Berlin (ddp-bln). Wenn es in der Welthauptstadt des Atheismus um
das Für und Wider von christlichem Glauben geht, kann einfach keine
Langeweile aufkommen. Die Sophienkirche in Berlin-Mitte ist fast bis
auf den letzten Platz gefüllt, als am Donnerstagmittag die These
diskutiert wird: Ich glaub nix - mir fehlt nix. Die zahlreichen
Kirchentagsgäste im Publikum erleben eine zweistündige Redeschlacht zwischen Gläubigen und solchen ohne Religion, wie sie in einer Fernseh-Talkshow nicht spannender sein kann.
Eingeladen sind PDS-Politikerin Petra Pau, der Vorsitzende des
Humanistischen Verbandes Deutschland, Rolf Stöckel, der weltliche
Bestattungsredner Jürgen Gerdes und Pfarrer Ehrhart Neubert. Die
Zuhörer erfahren vieles, was sie vielleicht noch nicht wussten. So
erzählt Linkssozialistin Petra Pau, dass sie in einem kirchlich
geprägten Elternhaus aufwuchs, getauft und konfirmiert wurde. Auf
große Sympathie beim Publikum stößt ihr Plädoyer für
Religionskunde-Unterricht an jeder Schule, unabhängig vom Glauben
oder Nicht-Glauben eines Kindes.
Für Aufregung und Empörung sorgt dann allerdings
Religionssoziologe Ehrhart Neubert, der mit seinem Vortrag über
Atheismus als Herausforderung für die Kirchen die Debatte erst
richtig anheizt. Während andere im Podium um Verständnis für die
andere Seite bemüht sind, fährt Neubert scharfe Geschütze auf.

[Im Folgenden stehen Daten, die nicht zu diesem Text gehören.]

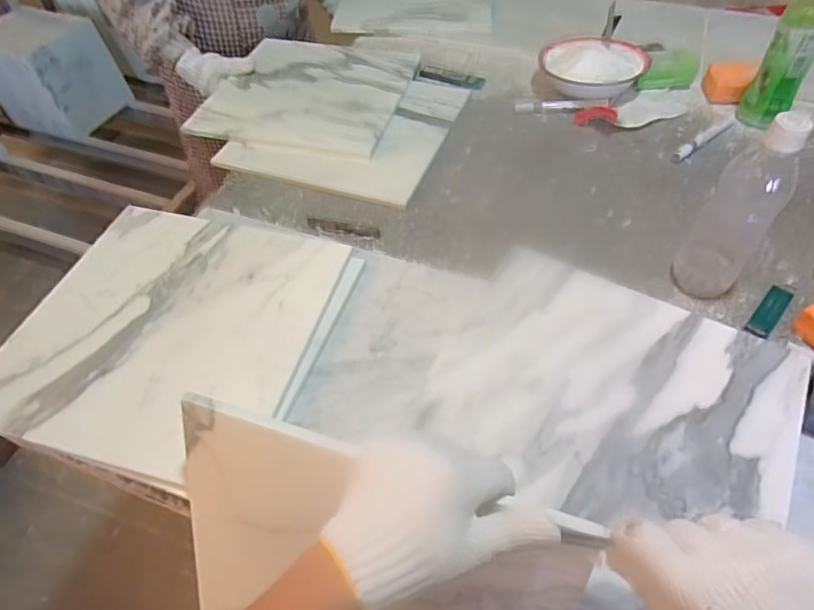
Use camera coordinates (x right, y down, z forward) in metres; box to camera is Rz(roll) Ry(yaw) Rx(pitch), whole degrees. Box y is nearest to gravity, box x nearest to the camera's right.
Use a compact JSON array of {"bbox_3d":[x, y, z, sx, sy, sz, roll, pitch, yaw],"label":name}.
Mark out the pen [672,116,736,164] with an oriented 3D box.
[{"bbox_3d":[0.432,-0.246,0.768,0.144,0.015,0.016,-34,57,-21],"label":"pen"}]

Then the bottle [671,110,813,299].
[{"bbox_3d":[0.336,-0.097,0.534,0.067,0.197,0.054,33,60,26],"label":"bottle"}]

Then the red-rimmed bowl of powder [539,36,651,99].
[{"bbox_3d":[0.296,-0.374,0.850,0.157,0.053,0.135,-9,51,-3],"label":"red-rimmed bowl of powder"}]

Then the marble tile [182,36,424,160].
[{"bbox_3d":[-0.151,-0.349,0.858,0.288,0.012,0.300,13,53,10],"label":"marble tile"}]

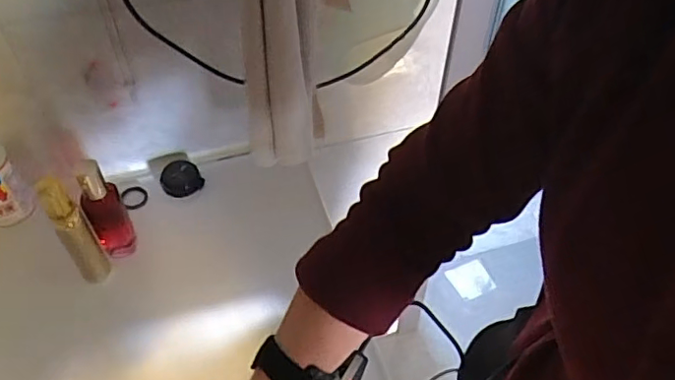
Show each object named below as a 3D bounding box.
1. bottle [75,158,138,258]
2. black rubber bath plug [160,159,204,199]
[{"bbox_3d":[-0.289,0.029,0.715,0.041,0.146,0.047,-12,50,-12],"label":"bottle"},{"bbox_3d":[-0.229,-0.016,0.833,0.055,0.054,0.010,-38,20,-19],"label":"black rubber bath plug"}]

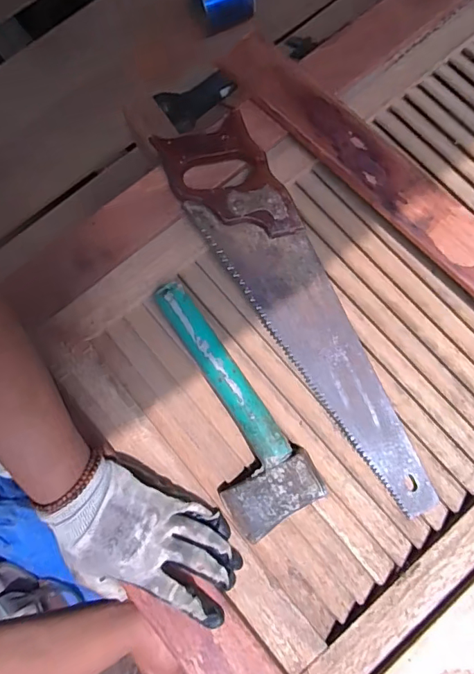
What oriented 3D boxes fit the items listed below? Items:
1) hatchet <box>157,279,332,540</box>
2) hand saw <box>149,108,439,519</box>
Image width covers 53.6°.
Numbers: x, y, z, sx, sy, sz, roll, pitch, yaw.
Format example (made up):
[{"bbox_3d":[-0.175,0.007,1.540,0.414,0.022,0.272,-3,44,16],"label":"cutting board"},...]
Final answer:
[{"bbox_3d":[-0.009,0.062,0.477,0.091,0.040,0.264,-26,78,-5],"label":"hatchet"},{"bbox_3d":[0.067,-0.030,0.494,0.112,0.042,0.465,-28,78,-5],"label":"hand saw"}]

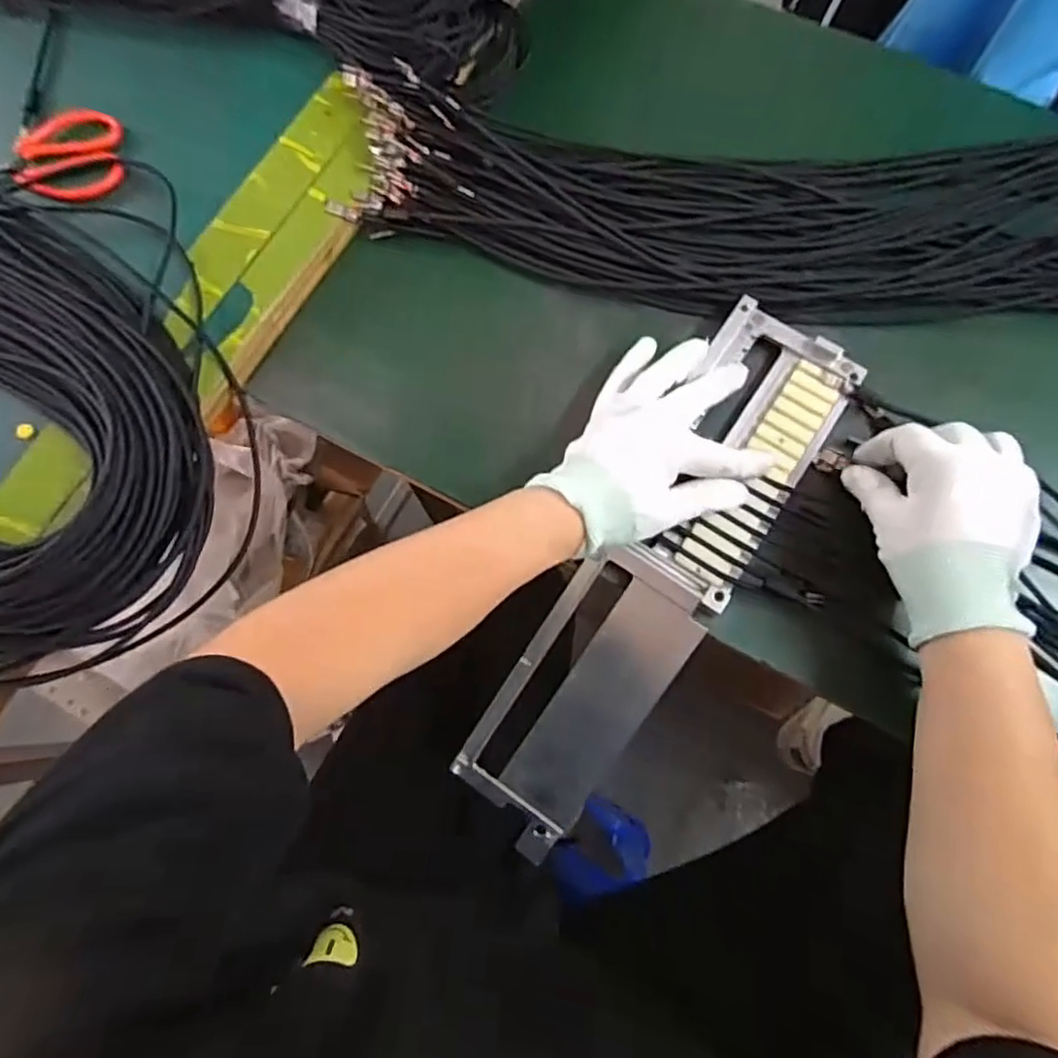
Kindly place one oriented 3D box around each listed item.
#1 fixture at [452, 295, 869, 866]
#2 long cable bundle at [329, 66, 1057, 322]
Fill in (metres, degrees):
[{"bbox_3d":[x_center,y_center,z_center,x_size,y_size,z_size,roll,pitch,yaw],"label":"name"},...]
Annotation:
[{"bbox_3d":[0.083,0.031,0.425,0.091,0.050,0.392,33,89,10],"label":"fixture"},{"bbox_3d":[0.232,-0.228,0.461,0.737,0.032,0.171,4,74,2],"label":"long cable bundle"}]

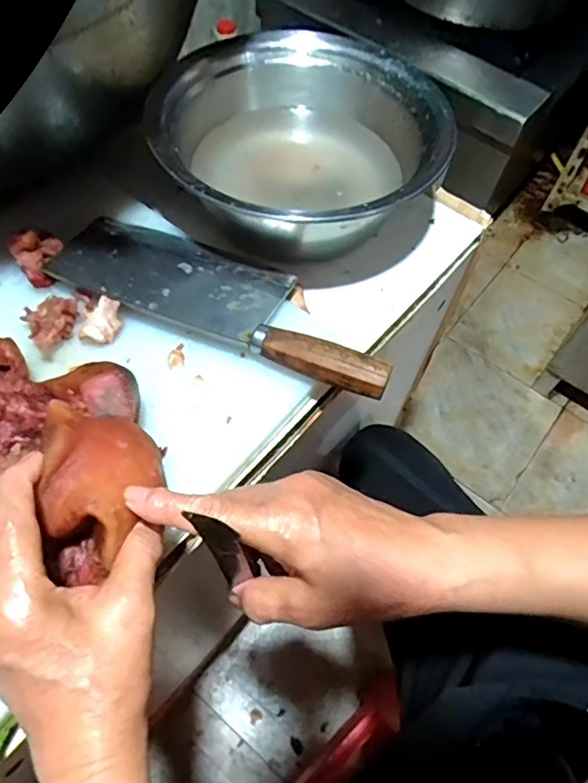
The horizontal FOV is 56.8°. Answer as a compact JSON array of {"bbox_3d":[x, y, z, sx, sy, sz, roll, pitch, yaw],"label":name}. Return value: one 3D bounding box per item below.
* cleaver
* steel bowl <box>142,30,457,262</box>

Der
Atheismus ist auch eine kulturelle Form des Autismus, sagt er und
zieht sich damit auch den Zorn vieler Gläubiger im Publikum zu.
𛈜Hört, hört, raunt es aus der Menge in der schmucken Sophienkirche.
Und er setzt noch eins drauf. Atheismus, so meint Neubert, sei ein
Produkt des kulturellen Vergessens und berge die Gefahr in sich,
dass die Maßstäbe zwischen Gut und Böse verwischen. Bei diesen Worten
beginnen die Zuhörer langsam zu kochen. Sie quittieren seine Rede mit
lauten Pfiffen in dem Gotteshaus.
Über eines können sich die Organisatoren dieser Diskussion
wahrlich nicht beschweren - über lähmende Dialoge oder mangelnde
Anteilnahme des Publikums. Als das Gespräch auf den Kirchensaal
ausgedehnt wird, stehen die Redewilligen in einer langen Schlange vor
dem Mikrofon und beschweren sich reihenweise über Neuberts provokante
Ansichten. Der Vergleich zwischen Atheisten und Autisten - das ist
der Weg, der Menschen von der Kirche wegtreibt, weil er solch eine
Arroganz an den Tag legt, empört sich ein junger Christ. Ein
Religionslehrer beschwert sich über Neuberts Zerrbilder.
Auch bei den Podiumsgästen schlagen die Emotionen hoch. Es
verletzt mich tief, wenn Sie Menschen wie mich als Autisten
bezeichnen, klagt Gerdes, der sich als bekennender Humanist und
Nicht-Gläubiger nach Neuberts Vortrag am liebsten einen Schnaps
gegönnt hätte. Zu seiner großen Überraschung bekommt er den
tatsächlich. Ein junger, langhaariger Theologiestudent ärgert sich
über Neuberts Argumente und zeigt vollstes Verständnis für Gerdes'
Bedürfnis nach Hochprozentigem. Er stellt ihm - sehr zum Amüsement
des Publikums - eine kleine Schnapsflasche aufs Podium.
Schnaps und Pfiffe machen zumindest eines deutlich: Gläubige und
Nichtgläubige haben sich etwas zu sagen, wollen miteinander in einen
Dialog kommen. Und genau das ist eines der wichtigsten Anliegen
dieses Ökumenischen Kirchentages in Berlin, der - wie es hieß -
vermutlich religionslosesten Hauptstadt weltweit.